> _Required work_: Given the material below, output exactly the lines from the line with "left eye: (160, 154)" to the line with "right elbow: (575, 251)", both ends included, and no other lines.
↓↓↓
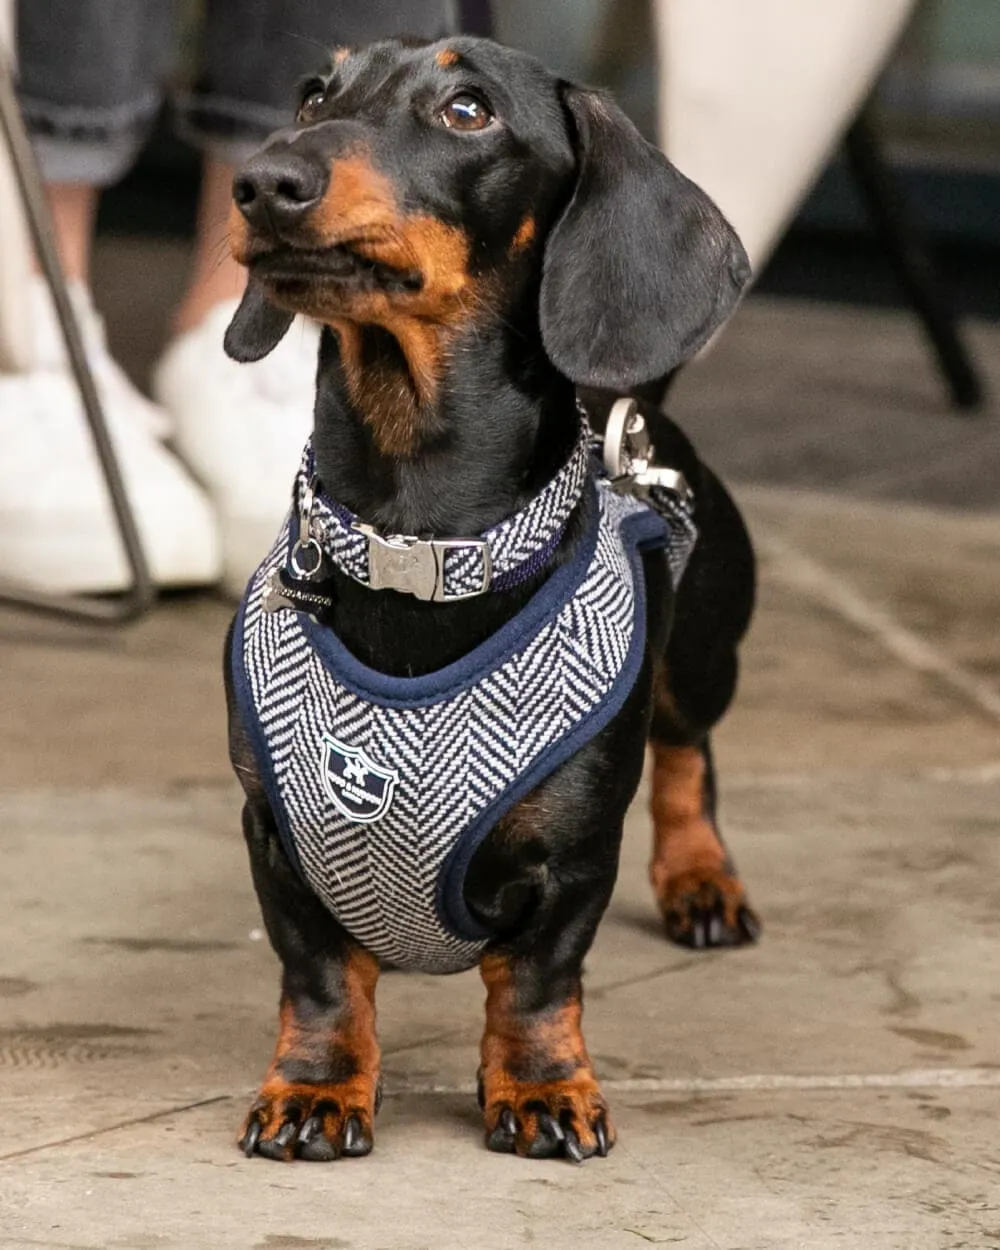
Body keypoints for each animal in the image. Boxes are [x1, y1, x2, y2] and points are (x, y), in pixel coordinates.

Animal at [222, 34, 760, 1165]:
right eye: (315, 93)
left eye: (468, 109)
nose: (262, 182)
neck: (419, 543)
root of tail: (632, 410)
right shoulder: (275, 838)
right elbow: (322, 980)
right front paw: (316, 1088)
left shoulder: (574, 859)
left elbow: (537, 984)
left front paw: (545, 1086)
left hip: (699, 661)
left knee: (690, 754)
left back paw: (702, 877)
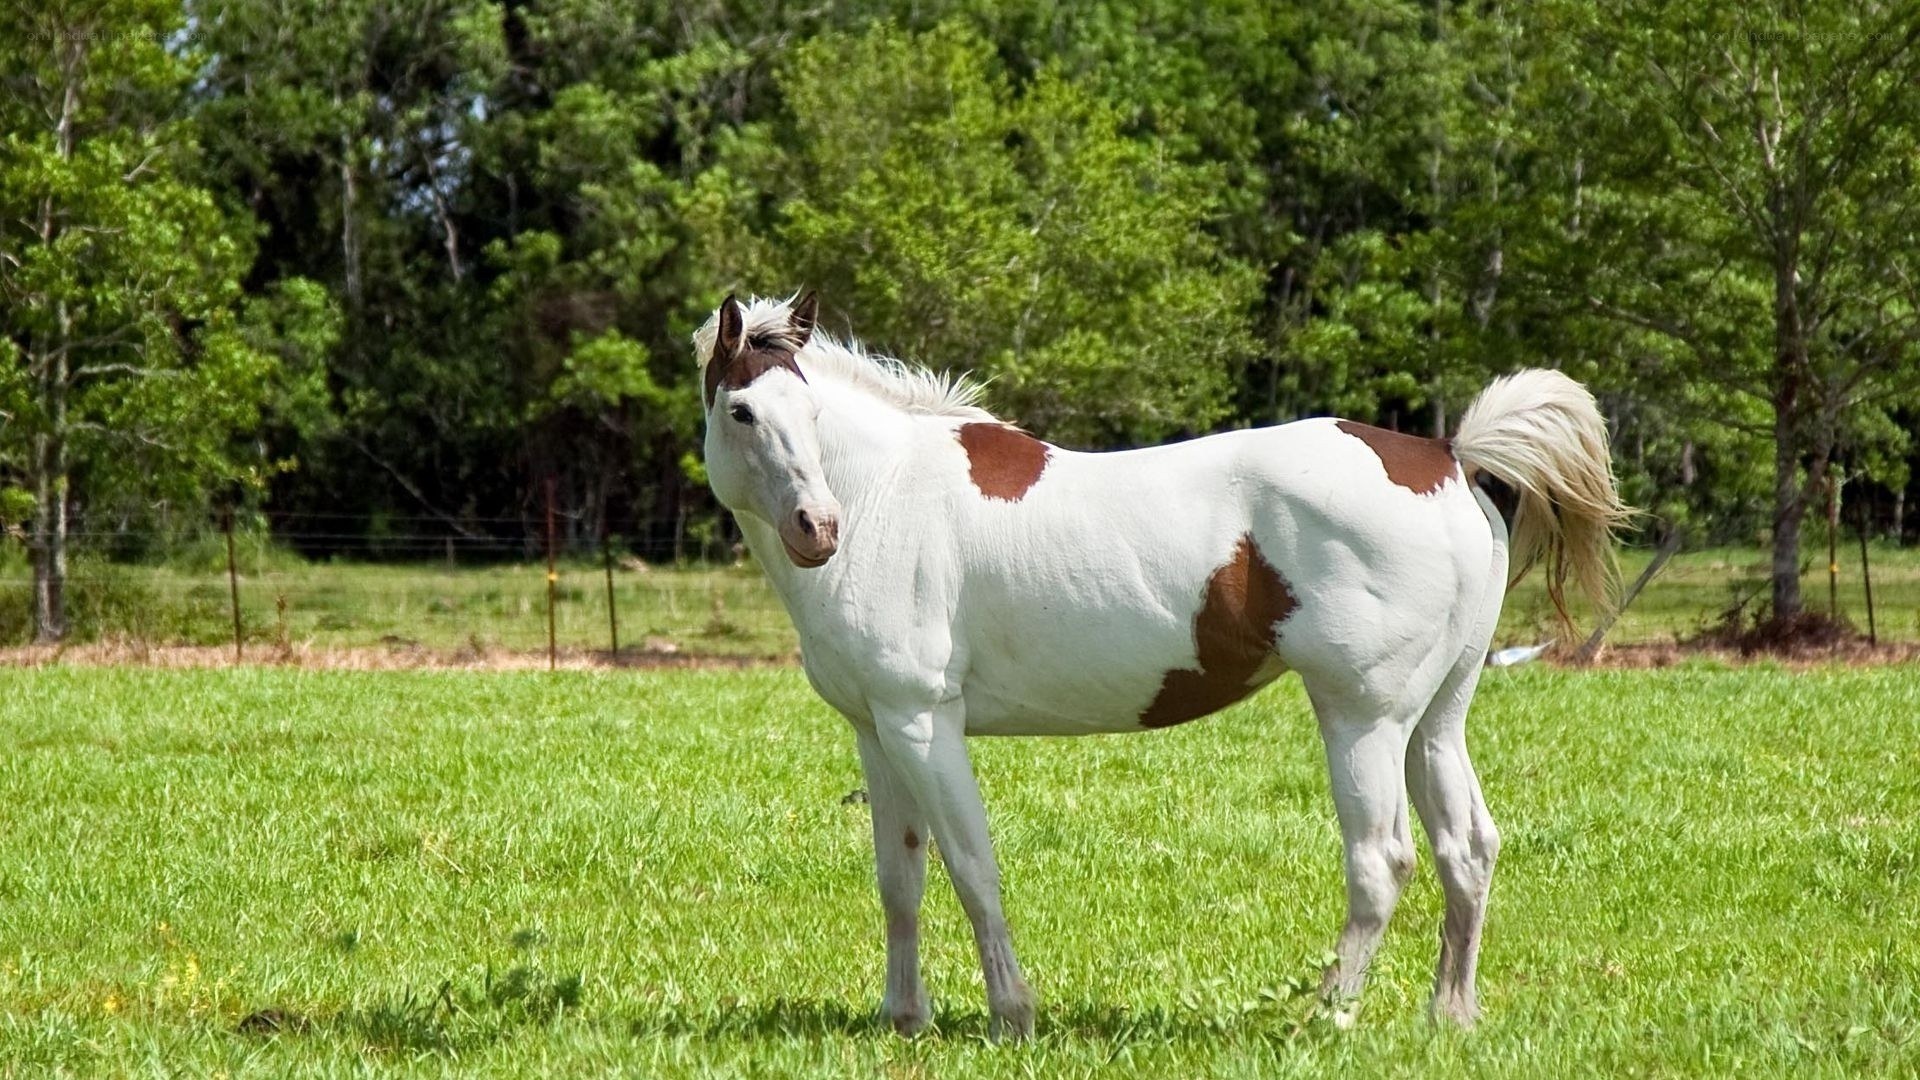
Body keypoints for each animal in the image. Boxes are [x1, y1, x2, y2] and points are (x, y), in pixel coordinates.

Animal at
↑↑↑
↓↓↓
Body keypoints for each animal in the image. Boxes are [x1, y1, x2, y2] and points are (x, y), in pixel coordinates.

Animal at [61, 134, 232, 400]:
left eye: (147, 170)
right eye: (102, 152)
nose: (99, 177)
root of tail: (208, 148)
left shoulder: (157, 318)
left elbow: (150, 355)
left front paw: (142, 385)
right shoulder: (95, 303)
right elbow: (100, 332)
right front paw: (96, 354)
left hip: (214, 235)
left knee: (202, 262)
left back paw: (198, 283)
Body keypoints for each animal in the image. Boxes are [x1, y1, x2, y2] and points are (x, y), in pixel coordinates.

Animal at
↑↑↑
↓↓↓
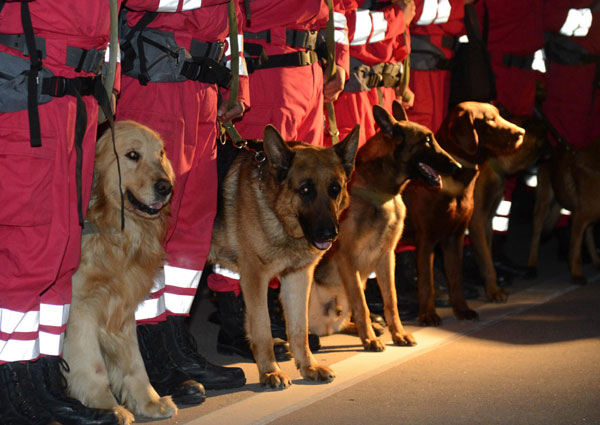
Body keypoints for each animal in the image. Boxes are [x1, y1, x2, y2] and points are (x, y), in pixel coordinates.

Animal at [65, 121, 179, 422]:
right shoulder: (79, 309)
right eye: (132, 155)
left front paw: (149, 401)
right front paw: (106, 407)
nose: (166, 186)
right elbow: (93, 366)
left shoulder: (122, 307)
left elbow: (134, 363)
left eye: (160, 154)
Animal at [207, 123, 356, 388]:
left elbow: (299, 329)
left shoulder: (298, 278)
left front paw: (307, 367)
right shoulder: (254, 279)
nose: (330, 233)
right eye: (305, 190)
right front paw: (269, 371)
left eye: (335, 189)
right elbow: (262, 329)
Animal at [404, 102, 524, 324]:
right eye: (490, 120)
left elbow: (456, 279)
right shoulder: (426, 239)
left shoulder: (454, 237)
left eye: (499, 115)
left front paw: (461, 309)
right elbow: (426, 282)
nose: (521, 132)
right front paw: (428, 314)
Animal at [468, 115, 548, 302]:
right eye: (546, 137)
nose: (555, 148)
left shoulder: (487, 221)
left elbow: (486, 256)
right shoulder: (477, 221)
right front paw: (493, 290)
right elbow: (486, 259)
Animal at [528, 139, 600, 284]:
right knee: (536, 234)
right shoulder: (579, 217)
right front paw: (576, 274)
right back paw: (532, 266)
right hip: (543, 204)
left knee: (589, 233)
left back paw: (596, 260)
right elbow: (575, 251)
↑↑↑
> _Exercise solution_:
left eye: (160, 154)
Animal at [207, 123, 356, 388]:
left elbow: (299, 329)
left shoulder: (298, 278)
left front paw: (307, 367)
right shoulder: (254, 279)
nose: (330, 233)
right eye: (305, 190)
right front paw: (269, 371)
left eye: (335, 189)
right elbow: (262, 329)
Animal at [404, 102, 524, 324]:
right eye: (490, 120)
left elbow: (456, 279)
right shoulder: (426, 239)
left shoulder: (454, 237)
left eye: (499, 115)
left front paw: (461, 309)
right elbow: (426, 282)
nose: (521, 132)
right front paw: (428, 314)
Animal at [468, 115, 548, 302]:
right eye: (546, 137)
nose: (555, 148)
left shoulder: (487, 221)
left elbow: (486, 256)
right shoulder: (477, 221)
right front paw: (493, 290)
right elbow: (486, 259)
Animal at [528, 139, 600, 284]:
right knee: (536, 234)
right shoulder: (579, 217)
right front paw: (576, 274)
right back paw: (532, 266)
right hip: (543, 204)
left knee: (589, 233)
left back paw: (596, 260)
right elbow: (575, 251)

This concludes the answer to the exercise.